GIVEN EXERCISE » Output the lines below again without any change, starting at the line that contains "common name: Japan-pileurt" and ending with the line that contains "genus: Leccinum", both of those lines included. Give only those lines.

Stored items from a collection:
## begin

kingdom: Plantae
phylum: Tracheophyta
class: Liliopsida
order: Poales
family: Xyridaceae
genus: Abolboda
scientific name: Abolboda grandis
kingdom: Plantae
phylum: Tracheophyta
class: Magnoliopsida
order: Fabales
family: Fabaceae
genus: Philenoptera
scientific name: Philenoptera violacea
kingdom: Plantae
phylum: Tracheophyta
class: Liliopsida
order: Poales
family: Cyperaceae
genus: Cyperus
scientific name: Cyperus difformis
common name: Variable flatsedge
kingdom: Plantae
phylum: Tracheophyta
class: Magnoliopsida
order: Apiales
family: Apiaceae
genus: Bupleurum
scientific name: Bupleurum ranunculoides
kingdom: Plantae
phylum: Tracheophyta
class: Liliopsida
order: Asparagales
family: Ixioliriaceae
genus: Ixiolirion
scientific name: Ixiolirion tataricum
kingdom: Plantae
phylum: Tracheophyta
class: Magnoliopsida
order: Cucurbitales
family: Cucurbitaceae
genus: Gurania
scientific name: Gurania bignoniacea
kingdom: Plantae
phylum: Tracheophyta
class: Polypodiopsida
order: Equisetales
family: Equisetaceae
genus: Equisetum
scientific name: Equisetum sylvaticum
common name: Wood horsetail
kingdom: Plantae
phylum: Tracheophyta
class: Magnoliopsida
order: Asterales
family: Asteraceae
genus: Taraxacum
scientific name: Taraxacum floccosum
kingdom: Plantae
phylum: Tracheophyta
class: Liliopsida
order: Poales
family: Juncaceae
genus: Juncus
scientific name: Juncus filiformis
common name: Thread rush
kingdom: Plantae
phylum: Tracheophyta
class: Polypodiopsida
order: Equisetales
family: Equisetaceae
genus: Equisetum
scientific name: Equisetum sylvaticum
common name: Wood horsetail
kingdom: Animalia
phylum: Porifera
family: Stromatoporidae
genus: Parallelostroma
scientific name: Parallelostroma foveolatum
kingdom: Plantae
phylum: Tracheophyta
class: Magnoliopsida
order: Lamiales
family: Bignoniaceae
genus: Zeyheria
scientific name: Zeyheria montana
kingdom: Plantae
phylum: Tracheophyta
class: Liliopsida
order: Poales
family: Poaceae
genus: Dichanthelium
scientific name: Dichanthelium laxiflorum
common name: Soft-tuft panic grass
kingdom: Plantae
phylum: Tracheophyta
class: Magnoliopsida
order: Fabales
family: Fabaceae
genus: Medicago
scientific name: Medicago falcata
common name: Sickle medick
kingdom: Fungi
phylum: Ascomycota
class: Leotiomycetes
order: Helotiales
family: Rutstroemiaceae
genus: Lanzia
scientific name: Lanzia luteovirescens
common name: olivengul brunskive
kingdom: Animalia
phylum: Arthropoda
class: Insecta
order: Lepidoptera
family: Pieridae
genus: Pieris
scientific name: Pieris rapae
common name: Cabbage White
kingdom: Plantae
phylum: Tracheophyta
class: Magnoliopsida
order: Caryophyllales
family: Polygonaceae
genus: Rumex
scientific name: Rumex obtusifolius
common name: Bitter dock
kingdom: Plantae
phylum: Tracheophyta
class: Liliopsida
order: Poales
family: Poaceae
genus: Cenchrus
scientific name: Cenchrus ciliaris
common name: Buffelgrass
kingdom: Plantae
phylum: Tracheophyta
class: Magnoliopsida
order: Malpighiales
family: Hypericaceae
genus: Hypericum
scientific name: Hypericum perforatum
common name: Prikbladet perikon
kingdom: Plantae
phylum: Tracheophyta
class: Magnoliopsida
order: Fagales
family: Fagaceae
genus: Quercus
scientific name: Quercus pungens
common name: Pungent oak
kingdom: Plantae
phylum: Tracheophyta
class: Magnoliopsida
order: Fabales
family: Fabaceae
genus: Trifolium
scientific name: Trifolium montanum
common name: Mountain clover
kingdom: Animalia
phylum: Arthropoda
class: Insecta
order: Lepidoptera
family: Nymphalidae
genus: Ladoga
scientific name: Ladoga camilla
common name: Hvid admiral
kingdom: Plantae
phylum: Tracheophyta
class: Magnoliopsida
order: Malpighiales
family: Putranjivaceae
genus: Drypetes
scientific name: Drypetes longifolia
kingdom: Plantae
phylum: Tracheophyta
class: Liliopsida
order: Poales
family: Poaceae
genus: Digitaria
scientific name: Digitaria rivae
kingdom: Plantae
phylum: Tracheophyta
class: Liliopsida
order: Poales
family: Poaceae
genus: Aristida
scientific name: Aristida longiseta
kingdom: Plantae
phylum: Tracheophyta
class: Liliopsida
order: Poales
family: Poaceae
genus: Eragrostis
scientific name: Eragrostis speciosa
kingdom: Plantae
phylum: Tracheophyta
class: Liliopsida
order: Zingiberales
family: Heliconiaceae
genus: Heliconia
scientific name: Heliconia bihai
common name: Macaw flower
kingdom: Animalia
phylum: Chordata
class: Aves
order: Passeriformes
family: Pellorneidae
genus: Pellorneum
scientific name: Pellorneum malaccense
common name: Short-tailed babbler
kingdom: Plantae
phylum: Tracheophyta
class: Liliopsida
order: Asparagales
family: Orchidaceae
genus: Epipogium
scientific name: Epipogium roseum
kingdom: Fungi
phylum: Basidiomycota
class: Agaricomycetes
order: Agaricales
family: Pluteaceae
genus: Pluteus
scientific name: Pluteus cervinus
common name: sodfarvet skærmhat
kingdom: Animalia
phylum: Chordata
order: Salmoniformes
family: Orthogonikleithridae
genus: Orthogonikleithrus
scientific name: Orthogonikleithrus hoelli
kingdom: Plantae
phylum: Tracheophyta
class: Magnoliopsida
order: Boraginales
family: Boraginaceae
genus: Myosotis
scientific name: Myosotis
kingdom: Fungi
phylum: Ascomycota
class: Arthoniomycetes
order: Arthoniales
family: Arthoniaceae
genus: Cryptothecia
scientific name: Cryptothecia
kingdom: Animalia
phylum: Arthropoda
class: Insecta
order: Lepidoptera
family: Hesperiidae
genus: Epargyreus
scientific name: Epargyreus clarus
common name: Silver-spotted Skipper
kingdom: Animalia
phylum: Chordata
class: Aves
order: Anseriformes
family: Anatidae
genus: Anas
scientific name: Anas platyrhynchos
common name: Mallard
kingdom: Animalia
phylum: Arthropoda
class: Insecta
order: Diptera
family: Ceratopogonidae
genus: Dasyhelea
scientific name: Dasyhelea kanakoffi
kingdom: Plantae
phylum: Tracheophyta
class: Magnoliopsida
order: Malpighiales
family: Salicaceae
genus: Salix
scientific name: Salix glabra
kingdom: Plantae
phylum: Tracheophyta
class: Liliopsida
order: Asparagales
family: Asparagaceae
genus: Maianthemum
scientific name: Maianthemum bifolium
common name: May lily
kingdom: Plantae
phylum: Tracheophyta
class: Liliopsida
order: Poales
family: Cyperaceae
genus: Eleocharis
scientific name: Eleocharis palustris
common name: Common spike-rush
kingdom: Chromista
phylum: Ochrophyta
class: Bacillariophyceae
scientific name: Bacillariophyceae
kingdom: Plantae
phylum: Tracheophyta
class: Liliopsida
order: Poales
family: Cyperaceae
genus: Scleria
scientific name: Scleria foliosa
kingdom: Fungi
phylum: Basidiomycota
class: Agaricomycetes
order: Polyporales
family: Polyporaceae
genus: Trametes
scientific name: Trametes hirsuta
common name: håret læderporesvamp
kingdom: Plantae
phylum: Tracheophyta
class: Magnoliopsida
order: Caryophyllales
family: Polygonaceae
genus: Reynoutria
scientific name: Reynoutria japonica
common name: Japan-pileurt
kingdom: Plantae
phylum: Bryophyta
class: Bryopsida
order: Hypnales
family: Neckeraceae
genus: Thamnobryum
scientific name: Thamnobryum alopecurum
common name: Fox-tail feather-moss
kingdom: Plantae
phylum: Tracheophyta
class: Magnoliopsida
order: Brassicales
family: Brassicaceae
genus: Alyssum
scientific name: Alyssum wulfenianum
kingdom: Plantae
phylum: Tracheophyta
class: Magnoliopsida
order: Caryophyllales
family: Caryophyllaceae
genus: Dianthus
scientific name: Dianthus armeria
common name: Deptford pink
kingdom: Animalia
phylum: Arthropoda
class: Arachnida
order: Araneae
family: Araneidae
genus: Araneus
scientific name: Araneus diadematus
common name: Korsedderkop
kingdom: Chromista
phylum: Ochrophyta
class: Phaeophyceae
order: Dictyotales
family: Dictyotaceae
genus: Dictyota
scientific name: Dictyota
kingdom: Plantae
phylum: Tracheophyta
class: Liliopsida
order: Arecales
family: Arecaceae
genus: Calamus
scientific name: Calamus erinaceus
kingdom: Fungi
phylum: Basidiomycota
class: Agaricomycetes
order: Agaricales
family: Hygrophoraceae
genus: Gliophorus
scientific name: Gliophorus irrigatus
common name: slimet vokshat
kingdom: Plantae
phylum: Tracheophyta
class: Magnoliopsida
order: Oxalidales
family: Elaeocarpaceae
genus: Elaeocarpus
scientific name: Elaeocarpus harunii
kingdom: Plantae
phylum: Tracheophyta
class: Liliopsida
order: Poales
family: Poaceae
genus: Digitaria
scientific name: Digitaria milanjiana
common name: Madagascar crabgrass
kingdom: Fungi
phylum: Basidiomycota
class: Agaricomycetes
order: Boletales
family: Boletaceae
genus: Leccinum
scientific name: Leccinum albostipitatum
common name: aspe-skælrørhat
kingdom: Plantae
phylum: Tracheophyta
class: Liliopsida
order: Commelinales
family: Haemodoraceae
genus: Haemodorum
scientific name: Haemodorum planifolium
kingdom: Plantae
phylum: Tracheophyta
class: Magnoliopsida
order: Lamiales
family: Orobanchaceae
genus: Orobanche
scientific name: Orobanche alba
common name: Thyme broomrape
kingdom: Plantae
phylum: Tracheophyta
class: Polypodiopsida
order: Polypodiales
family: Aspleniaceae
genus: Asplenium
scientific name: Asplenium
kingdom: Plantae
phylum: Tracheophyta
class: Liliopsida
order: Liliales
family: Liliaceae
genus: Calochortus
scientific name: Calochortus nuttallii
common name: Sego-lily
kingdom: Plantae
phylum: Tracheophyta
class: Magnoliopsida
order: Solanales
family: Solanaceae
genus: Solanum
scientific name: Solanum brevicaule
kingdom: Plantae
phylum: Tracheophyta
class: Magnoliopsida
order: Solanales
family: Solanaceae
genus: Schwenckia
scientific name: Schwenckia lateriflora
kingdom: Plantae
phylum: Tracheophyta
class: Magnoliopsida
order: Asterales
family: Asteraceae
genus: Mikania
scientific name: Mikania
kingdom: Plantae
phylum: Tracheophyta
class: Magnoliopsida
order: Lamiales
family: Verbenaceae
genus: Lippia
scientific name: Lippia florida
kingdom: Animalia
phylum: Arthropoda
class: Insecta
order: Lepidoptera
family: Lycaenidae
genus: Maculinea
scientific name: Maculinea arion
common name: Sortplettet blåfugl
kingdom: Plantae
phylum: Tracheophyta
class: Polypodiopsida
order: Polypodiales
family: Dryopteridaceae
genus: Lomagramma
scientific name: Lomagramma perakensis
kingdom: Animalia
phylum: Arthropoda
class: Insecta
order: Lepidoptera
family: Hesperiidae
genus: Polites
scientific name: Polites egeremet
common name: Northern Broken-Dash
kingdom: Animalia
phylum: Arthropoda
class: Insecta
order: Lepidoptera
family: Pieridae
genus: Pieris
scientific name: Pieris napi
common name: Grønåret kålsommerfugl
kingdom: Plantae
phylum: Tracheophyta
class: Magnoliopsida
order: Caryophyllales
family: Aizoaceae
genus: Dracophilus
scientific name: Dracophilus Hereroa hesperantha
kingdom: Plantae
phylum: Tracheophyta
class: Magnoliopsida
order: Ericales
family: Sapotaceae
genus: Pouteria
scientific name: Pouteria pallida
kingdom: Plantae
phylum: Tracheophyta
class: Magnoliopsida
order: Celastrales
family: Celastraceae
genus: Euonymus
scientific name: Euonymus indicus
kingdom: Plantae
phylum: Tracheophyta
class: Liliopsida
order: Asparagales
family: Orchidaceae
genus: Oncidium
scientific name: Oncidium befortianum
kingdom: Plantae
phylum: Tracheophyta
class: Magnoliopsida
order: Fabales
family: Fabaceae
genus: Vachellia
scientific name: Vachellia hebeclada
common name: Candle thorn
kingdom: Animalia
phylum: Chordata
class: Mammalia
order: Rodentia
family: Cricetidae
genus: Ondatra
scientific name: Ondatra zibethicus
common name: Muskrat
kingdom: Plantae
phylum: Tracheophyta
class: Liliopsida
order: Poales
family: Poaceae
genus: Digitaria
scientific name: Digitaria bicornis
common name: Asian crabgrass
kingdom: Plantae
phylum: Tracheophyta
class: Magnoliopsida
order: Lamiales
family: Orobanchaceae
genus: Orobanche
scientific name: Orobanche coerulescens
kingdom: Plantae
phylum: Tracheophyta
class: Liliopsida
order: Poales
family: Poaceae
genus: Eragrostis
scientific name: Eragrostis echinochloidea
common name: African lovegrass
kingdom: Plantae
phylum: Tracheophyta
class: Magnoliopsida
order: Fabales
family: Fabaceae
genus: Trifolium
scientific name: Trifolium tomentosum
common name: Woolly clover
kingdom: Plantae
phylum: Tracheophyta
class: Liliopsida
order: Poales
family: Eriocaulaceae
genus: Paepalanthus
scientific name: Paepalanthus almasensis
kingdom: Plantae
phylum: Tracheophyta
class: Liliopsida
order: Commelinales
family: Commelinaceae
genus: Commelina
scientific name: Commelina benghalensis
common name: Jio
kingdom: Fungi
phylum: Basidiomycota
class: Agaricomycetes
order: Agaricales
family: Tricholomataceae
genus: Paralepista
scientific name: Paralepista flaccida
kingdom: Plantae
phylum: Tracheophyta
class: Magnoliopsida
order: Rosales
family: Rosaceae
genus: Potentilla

## end

COMPLETED EXERCISE »
common name: Japan-pileurt
kingdom: Plantae
phylum: Bryophyta
class: Bryopsida
order: Hypnales
family: Neckeraceae
genus: Thamnobryum
scientific name: Thamnobryum alopecurum
common name: Fox-tail feather-moss
kingdom: Plantae
phylum: Tracheophyta
class: Magnoliopsida
order: Brassicales
family: Brassicaceae
genus: Alyssum
scientific name: Alyssum wulfenianum
kingdom: Plantae
phylum: Tracheophyta
class: Magnoliopsida
order: Caryophyllales
family: Caryophyllaceae
genus: Dianthus
scientific name: Dianthus armeria
common name: Deptford pink
kingdom: Animalia
phylum: Arthropoda
class: Arachnida
order: Araneae
family: Araneidae
genus: Araneus
scientific name: Araneus diadematus
common name: Korsedderkop
kingdom: Chromista
phylum: Ochrophyta
class: Phaeophyceae
order: Dictyotales
family: Dictyotaceae
genus: Dictyota
scientific name: Dictyota
kingdom: Plantae
phylum: Tracheophyta
class: Liliopsida
order: Arecales
family: Arecaceae
genus: Calamus
scientific name: Calamus erinaceus
kingdom: Fungi
phylum: Basidiomycota
class: Agaricomycetes
order: Agaricales
family: Hygrophoraceae
genus: Gliophorus
scientific name: Gliophorus irrigatus
common name: slimet vokshat
kingdom: Plantae
phylum: Tracheophyta
class: Magnoliopsida
order: Oxalidales
family: Elaeocarpaceae
genus: Elaeocarpus
scientific name: Elaeocarpus harunii
kingdom: Plantae
phylum: Tracheophyta
class: Liliopsida
order: Poales
family: Poaceae
genus: Digitaria
scientific name: Digitaria milanjiana
common name: Madagascar crabgrass
kingdom: Fungi
phylum: Basidiomycota
class: Agaricomycetes
order: Boletales
family: Boletaceae
genus: Leccinum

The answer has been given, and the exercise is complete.